HMRC Anti-Money Laundering Compliance Officers will now use telephone monitoring as part of their compliance procedures. In addition to other forms of monitoring (e.g. physical visits), officers will now contact firms to make sure that up-to-date information is held about their activities. The calls are also aimed to further improve HMRC’s understanding of firms and to find out whether they need any additional help.

If you are regulated by HMRC it is important to remember that the Revenue does have the right (under The Money Laundering Regulations 2007, Regulation 37) to monitor firms and request information. Therefore you should ensure that you co-operate with inspectors.
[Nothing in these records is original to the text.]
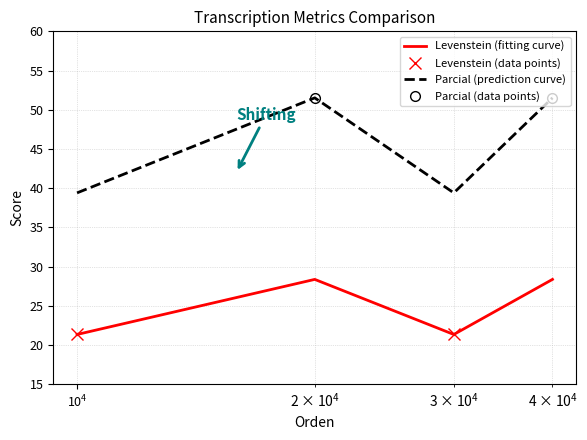

True or false: Levenstein (fitting curve) and Parcial (prediction curve) cross at least once.

False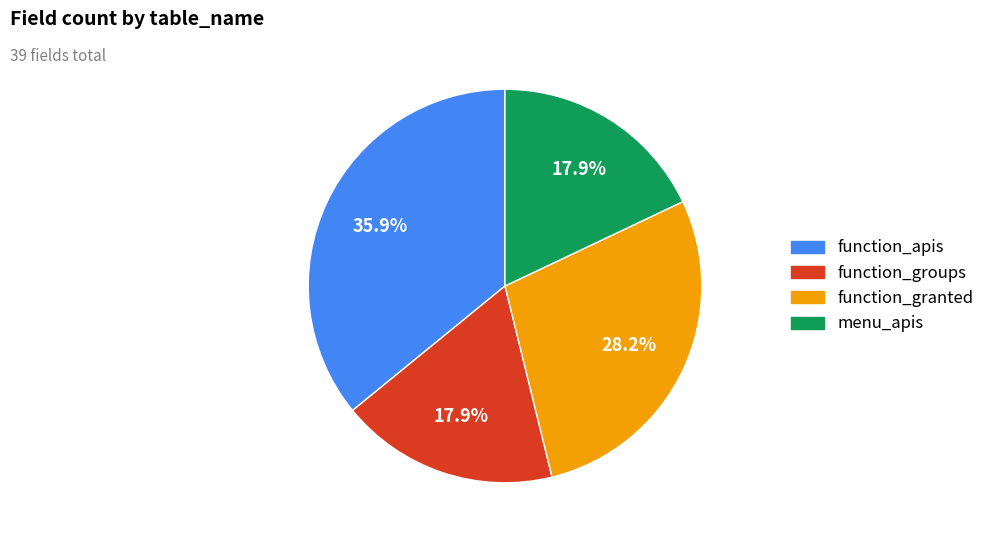

To the nearest percent, what is the difference between the largest and smallest slice percentages?

18%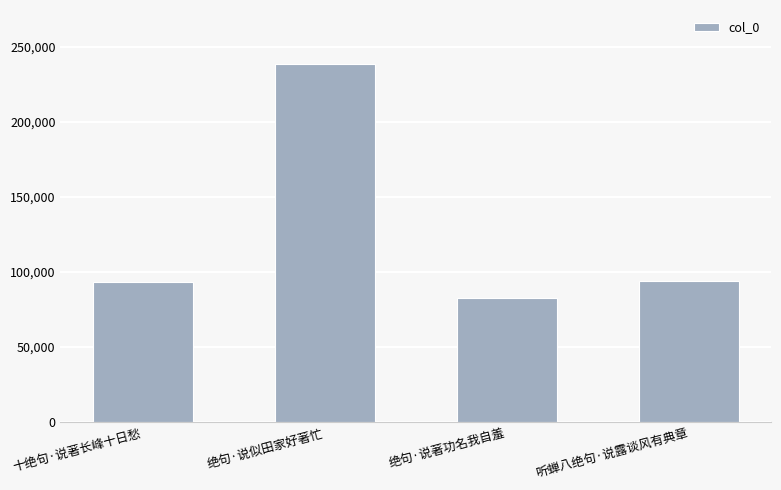

What is the ratio of the value at 听蝉八绝句·说露谈风有典章 to the value at 绝句·说著功名我自羞?

1.1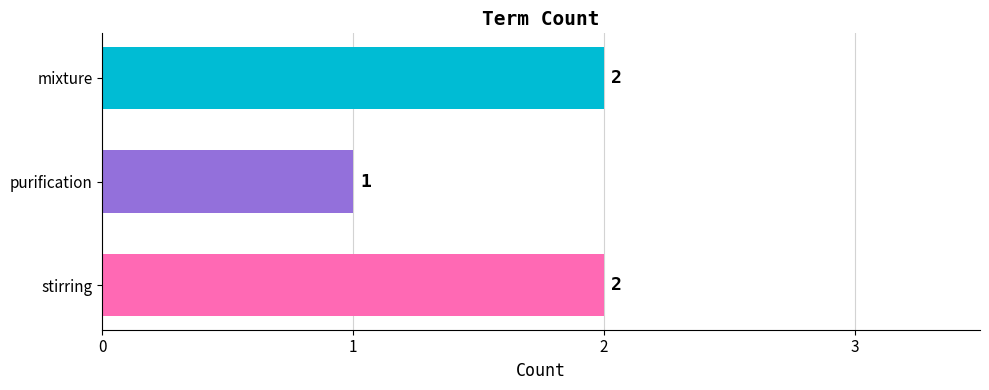

Reading top to bottom, transcribe all the data shown in this chart.

2	1	2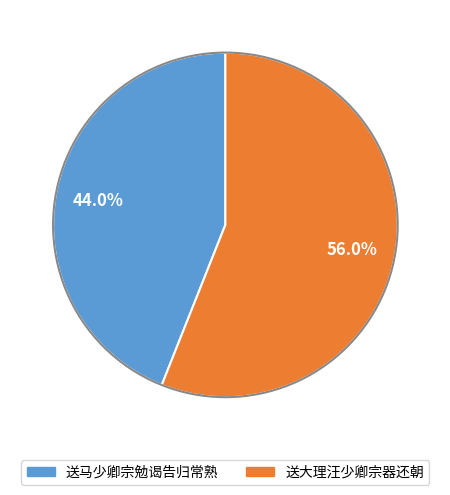

Approximately how many times larger is the value at 送马少卿宗勉谒告归常熟 compared to 送大理汪少卿宗器还朝?

0.8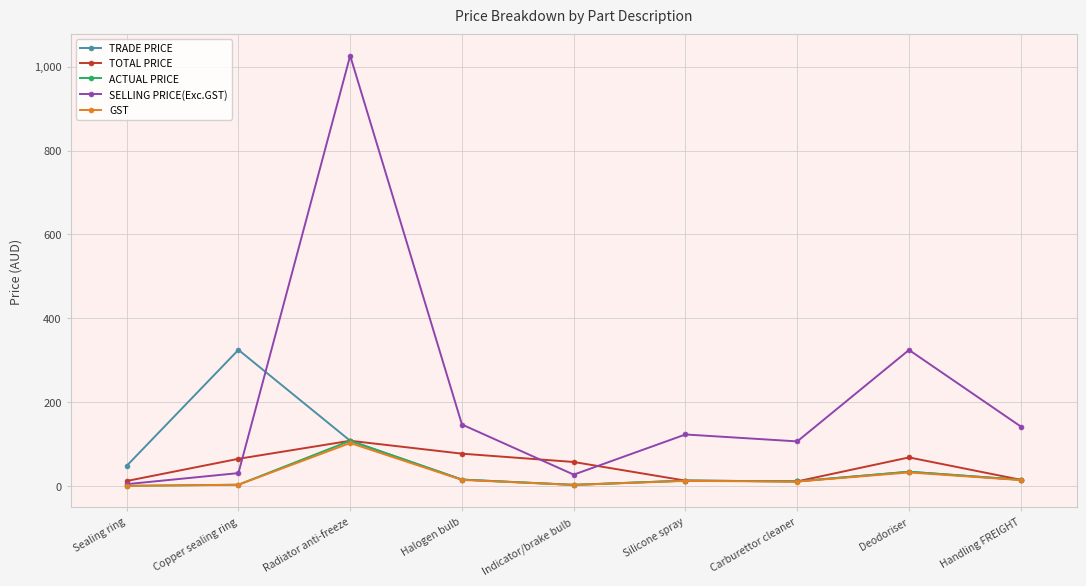

The TOTAL PRICE series shows 77.2 at Halogen bulb. True or false?

True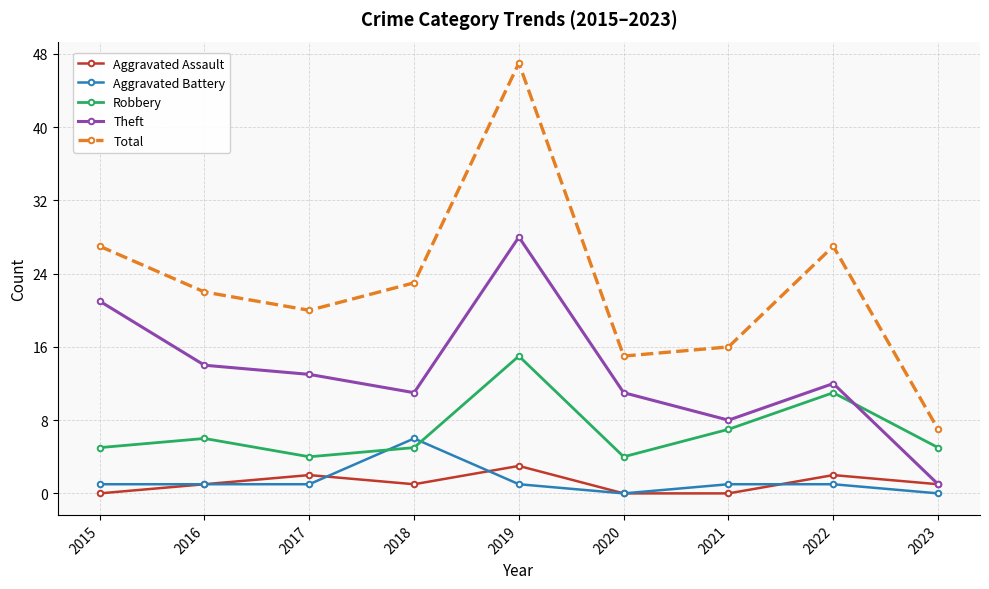

Which series changed the most between 2015 and 2017?

Theft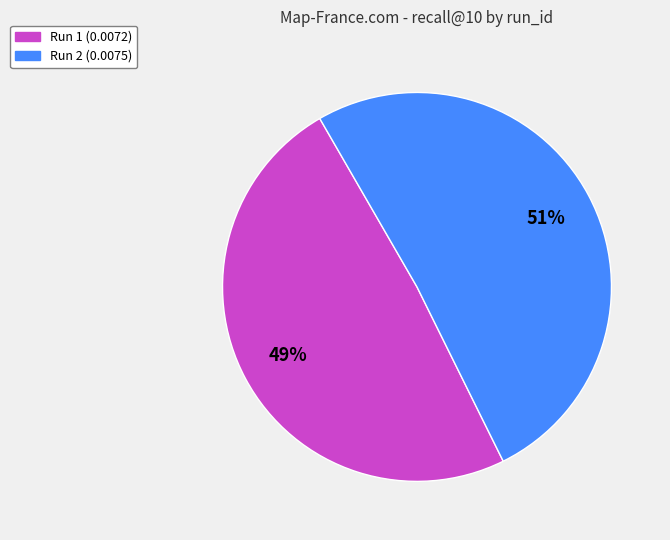

To the nearest percent, what is the difference between the largest and smallest slice percentages?

2%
During the calls the HMRC officers will confirm their identity and ask you for your security information. They will ask for details of business activities and customers, and also answer any questions. This will help HMRC decide whether a visit is needed and give businesses the opportunity to clarify any issues they may have.

If your professional body supervises you they too will undertake periodic monitoring visits, either in person (by appointment) by phone or by written questionnaire. Details of each body’s monitoring procedures should be obtainable from them and the AMLCC Manual also provides some additional advice in dealing with a visit from your supervisor.
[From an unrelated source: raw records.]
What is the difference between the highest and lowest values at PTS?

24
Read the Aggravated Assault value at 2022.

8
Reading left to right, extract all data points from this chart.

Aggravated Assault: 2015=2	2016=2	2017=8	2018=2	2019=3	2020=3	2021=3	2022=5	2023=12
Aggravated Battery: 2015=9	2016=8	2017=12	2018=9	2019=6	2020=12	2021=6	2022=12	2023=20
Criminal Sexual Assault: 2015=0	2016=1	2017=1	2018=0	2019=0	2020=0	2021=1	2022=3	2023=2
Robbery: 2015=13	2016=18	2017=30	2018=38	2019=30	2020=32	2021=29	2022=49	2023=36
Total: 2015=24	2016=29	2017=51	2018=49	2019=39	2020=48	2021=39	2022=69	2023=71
Wrongful and fraudulent trading – when do you need to report to SOCA?

When a company fails, it is likely the actions of the directors in the months prior to the failure will be questioned. Did they fulfil all their obligations as directors, or can action be taken against them personally with the hope of recovering further funds for the creditors of the collapsed business?

Directors might be found to have traded wrongfully (also known as insolvent trading) or to have traded fraudulently. These terms are defined as follows:

• Wrongful trading (Insolvent trading): Under UK insolvency law, wrongful trading occurs when the directors of a company have continued to trade past the point where they:

• knew, or ought to have concluded, that there was no reasonable prospect of avoiding insolvent liquidation; and

• they did not take every step with a view to minimising the potential loss to the company’s creditors.
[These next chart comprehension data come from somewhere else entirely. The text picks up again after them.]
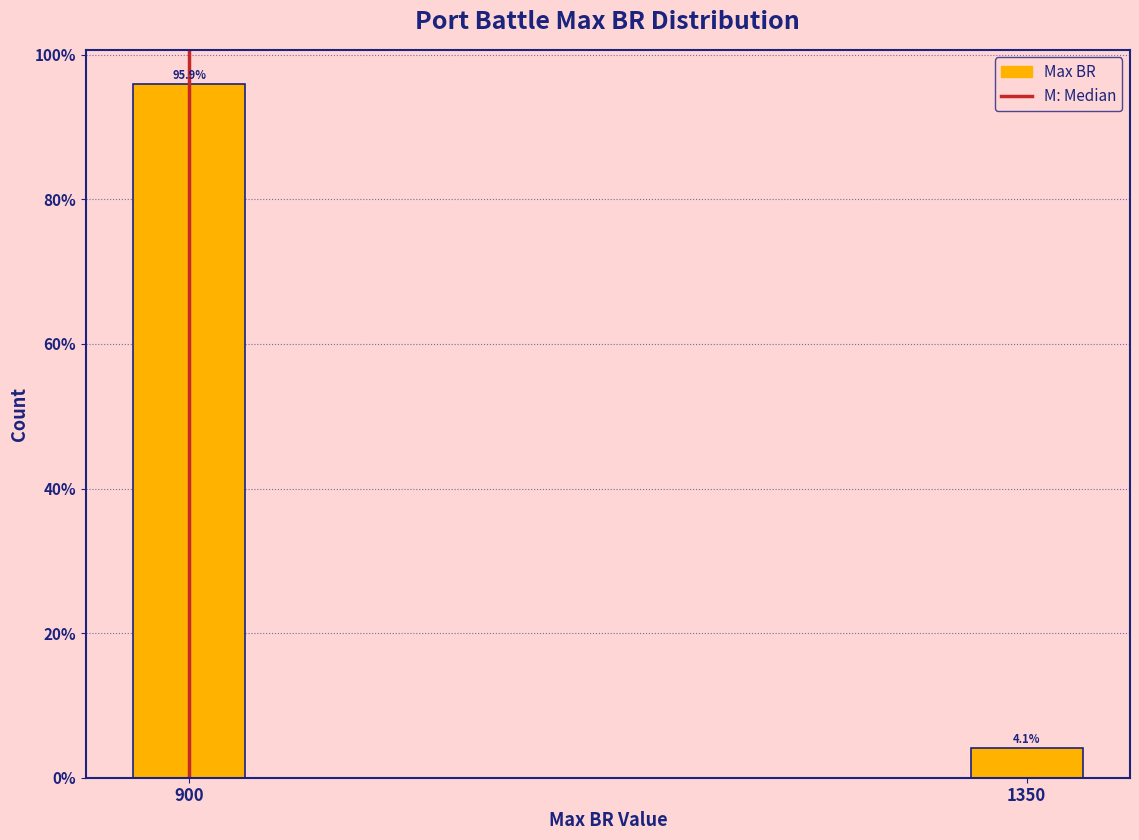

Reading left to right, extract all data points from this chart.

95.9	4.1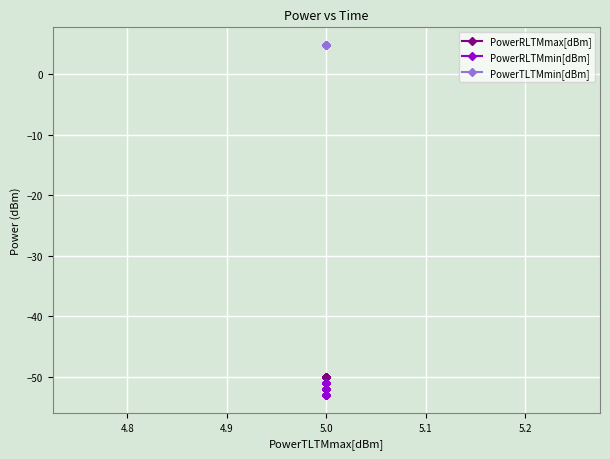

What are all the series names shown in the legend?

PowerRLTMmax[dBm], PowerRLTMmin[dBm], PowerTLTMmin[dBm]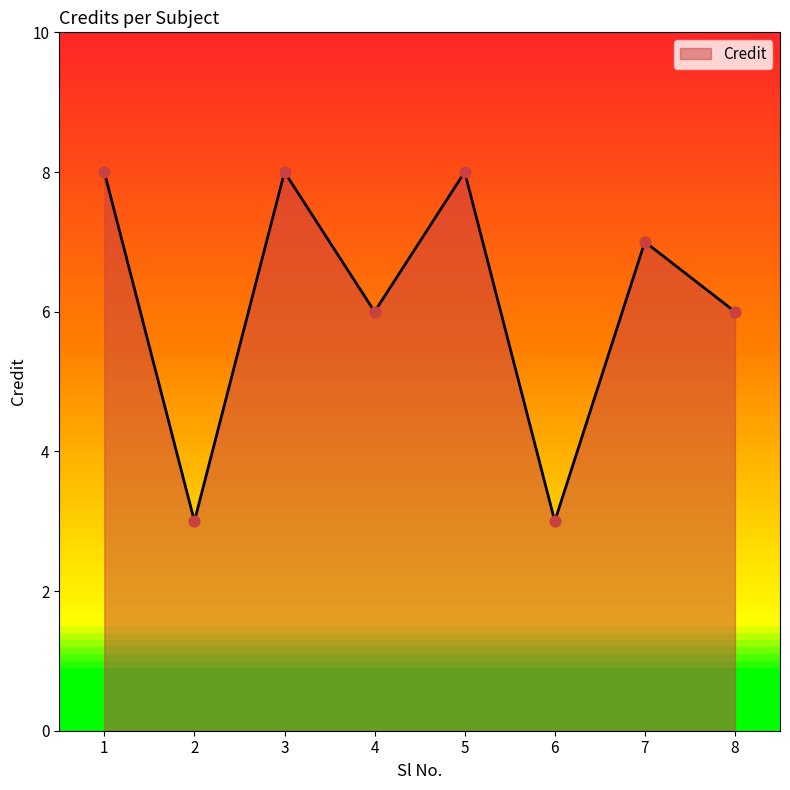

Approximately how many times larger is the value at 6 compared to 5?

0.4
• Fraudulent trading: An activity that is deliberately designed to defraud creditors. For example, the executives of a manufacturing plant might take deposits for a large order of a product knowing that the company will be unable to deliver the product due to impending bankruptcy but that they will be able to use the deposit to pay themselves.

The key issue is that wrongful trading is a civil matter and thus not reportable, whereas fraudulent trading is a criminal matter and must therefore be reported.

If the directors are eventually prosecuted only for wrongful trading this does not mean that they may not have been guilty of fraudulent trading. This is because securing a conviction for fraudulent trading is very difficult and therefore often a prosecution is made under the lesser charge.

However, your duty to report is based on your suspicion at the time and not what action you suspect may subsequently be taken.

Published September 2013

Reports to SOCA from outside the regulated sector

We all appreciate the need for us to make reports under the Regulations. However, there are instances where it is sensible for other people or entities (for example your clients) to make a report to SOCA even if they are not in the regulated sector.

Your client can commit a money laundering offence if they have ‘knowledge’ or ‘suspicion’ of money laundering activity, handle criminal property, or assist another person in transferring or holding criminal property. Submitting a report to SOCA can provide a defence against any subsequent prosecution. Therefore, if your client becomes concerned that they may have been unwittingly used to launder money it is sensible to make a report directly to SOCA. Of course, in some instances a report may already have been made to the Police.

Remember, if you become aware of the specific circumstances of the offence, you have a duty to report, even if you are confident that the client has themselves made a report. Firms within the regulated sector are obliged to make reports, other entities and persons simply have the right to.